By Jessica Kiang.
You know when a filmmaker has transcended his profession and truly become a ‘brand’, when it’s his name that hangs above the title of a film that he probably had minimal involvement in actually making. And so it is now with Guillermo del Toro, the visionary director of the sublime “Pan’s Labyrinth” and the “Hellboy” movies, because while he is not the director of Spanish-language horror/thriller “Julia’s Eyes” (that honour goes to Guillem Morales, also the co-writer), it is his name that it is being sold on. “Guillermo del Toro presents…” scream the posters, and in this case, as in his previous “presentation” “The Orphanage” it’s a canny marketing tool, giving the film an auteur’s seal of approval, while also promoting del Toro to an almost Hitchcockian-level of name recognition within this particular genre.
And for the most part, “Julia’s Eyes” doesn’t disappoint. While undoubtedly a tad overlong, and a lot more schlocky and lacking in the melancholy resonance that made the “The Orphanage” so effective, it nonetheless delivers some giggly thrills and good old-fashioned gross-out moments (eyeball injections, anyone?), to make for a satisfyingly low-brow night at the movies.
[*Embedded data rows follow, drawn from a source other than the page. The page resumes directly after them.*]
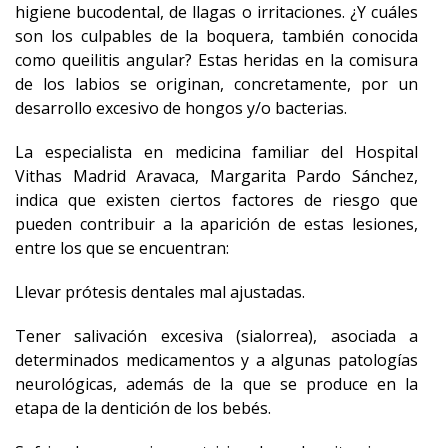
higiene bucodental, de llagas o irritaciones. ¿Y cuáles
son los culpables de la boquera, también conocida
como queilitis angular? Estas heridas en la comisura
de los labios se originan, concretamente, por un
desarrollo excesivo de hongos y/o bacterias.
La especialista en medicina familiar del Hospital
Vithas Madrid Aravaca, Margarita Pardo Sánchez,
indica que existen ciertos factores de riesgo que
pueden contribuir a la aparición de estas lesiones,
entre los que se encuentran:
Llevar prótesis dentales mal ajustadas.
Tener salivación excesiva (sialorrea), asociada a
determinados medicamentos y a algunas patologías
neurológicas, además de la que se produce en la
etapa de la dentición de los bebés.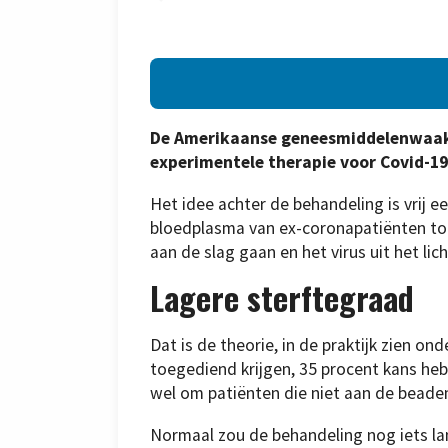
De Amerikaanse geneesmiddelenwaak
experimentele therapie voor Covid-19
Het idee achter de behandeling is vrij e
bloedplasma van ex-coronapatiënten toe
aan de slag gaan en het virus uit het li
Lagere sterftegraad
Dat is de theorie, in de praktijk zien o
toegediend krijgen, 35 procent kans he
wel om patiënten die niet aan de beadem
Normaal zou de behandeling nog iets l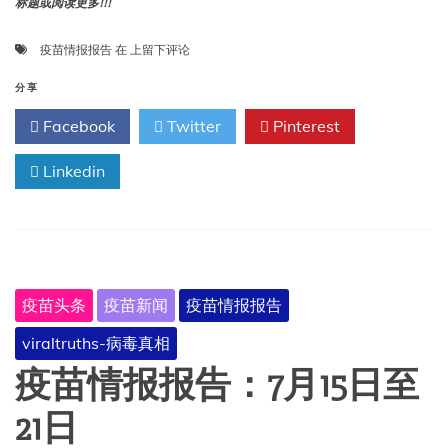
标题或阅读更多!!!
疫
疫苗情报报告
在
上留下评论
苗
情
分享
报
Facebook
Twitter
Pinterest
报
告：
Linkedin
7
月
22
日
至
28
日
疫苗头条
疫苗新闻
疫苗情报报告
viraltruths-病毒真相
疫苗情报报告：7月15日至
21日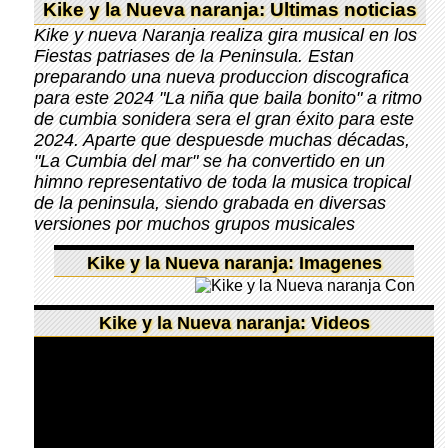
Kike y la Nueva naranja: Ultimas noticias
Kike y nueva Naranja realiza gira musical en los
Fiestas patriases de la Peninsula. Estan
preparando una nueva produccion discografica
para este 2024 "La niña que baila bonito" a ritmo
de cumbia sonidera sera el gran éxito para este
2024. Aparte que despuesde muchas décadas,
"La Cumbia del mar" se ha convertido en un
himno representativo de toda la musica tropical
de la peninsula, siendo grabada en diversas
versiones por muchos grupos musicales
Kike y la Nueva naranja: Imagenes
Kike y la Nueva naranja: Videos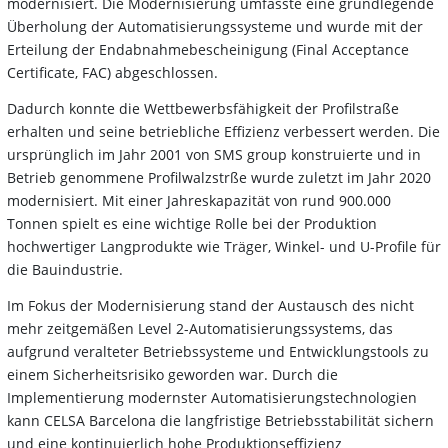
modernisiert. Die Modernisierung umfasste eine grundlegende
Überholung der Automatisierungssysteme und wurde mit der
Erteilung der Endabnahmebescheinigung (Final Acceptance
Certificate, FAC) abgeschlossen.
Dadurch konnte die Wettbewerbsfähigkeit der Profilstraße
erhalten und seine betriebliche Effizienz verbessert werden. Die
ursprünglich im Jahr 2001 von SMS group konstruierte und in
Betrieb genommene Profilwalzstrße wurde zuletzt im Jahr 2020
modernisiert. Mit einer Jahreskapazität von rund 900.000
Tonnen spielt es eine wichtige Rolle bei der Produktion
hochwertiger Langprodukte wie Träger, Winkel- und U-Profile für
die Bauindustrie.
Im Fokus der Modernisierung stand der Austausch des nicht
mehr zeitgemäßen Level 2-Automatisierungssystems, das
aufgrund veralteter Betriebssysteme und Entwicklungstools zu
einem Sicherheitsrisiko geworden war. Durch die
Implementierung modernster Automatisierungstechnologien
kann CELSA Barcelona die langfristige Betriebsstabilität sichern
und eine kontinuierlich hohe Produktionseffizienz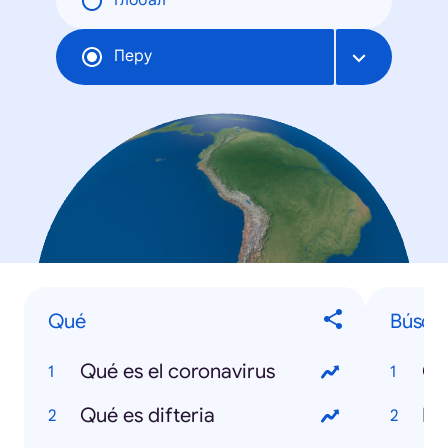
Глобал
Перу
Qué
Búsqu
Qué es el coronavirus
Co
Qué es difteria
Bo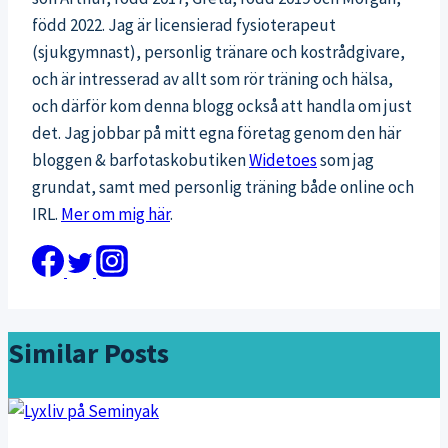
född 2022. Jag är licensierad fysioterapeut
(sjukgymnast), personlig tränare och kostrådgivare,
och är intresserad av allt som rör träning och hälsa,
och därför kom denna blogg också att handla om just
det. Jag jobbar på mitt egna företag genom den här
bloggen & barfotaskobutiken
Widetoes
som jag
grundat, samt med personlig träning både online och
IRL.
Mer om mig här
.
Similar Posts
The story follows the prescribed ideal of the “hot blind woman in peril” subgenre, but adds a “twin sisters” angle for maximum soap opera-ness: upon the apparent suicide of her twin, who suffered the same degenerative eye disease that she does, Julia and her husband Isaac come to settle her affairs. Julia (played by “The Orphanage”’s Belen Rueda, with constant visual reference to her amazing boobs) becomes convinced that a (literally) shady man was somehow involved in her sister’s death and, as she starts to lose her own sight, and possibly her mind, a series of connected deaths seem to bear this out.
It’s twisty and turny and some of the plot somersaults don’t nail their landings but if you go with it, you get more than enough fun along the way to overlook the slight letdown that is the rather prosaic ending. “Julia’s Eyes” may not be a classic, but if you need a reason to go, at least it has more wit and invention than most recent Hollywood horrors – the vast majority of which feel, ironically, rather like sticking needles in your eyes.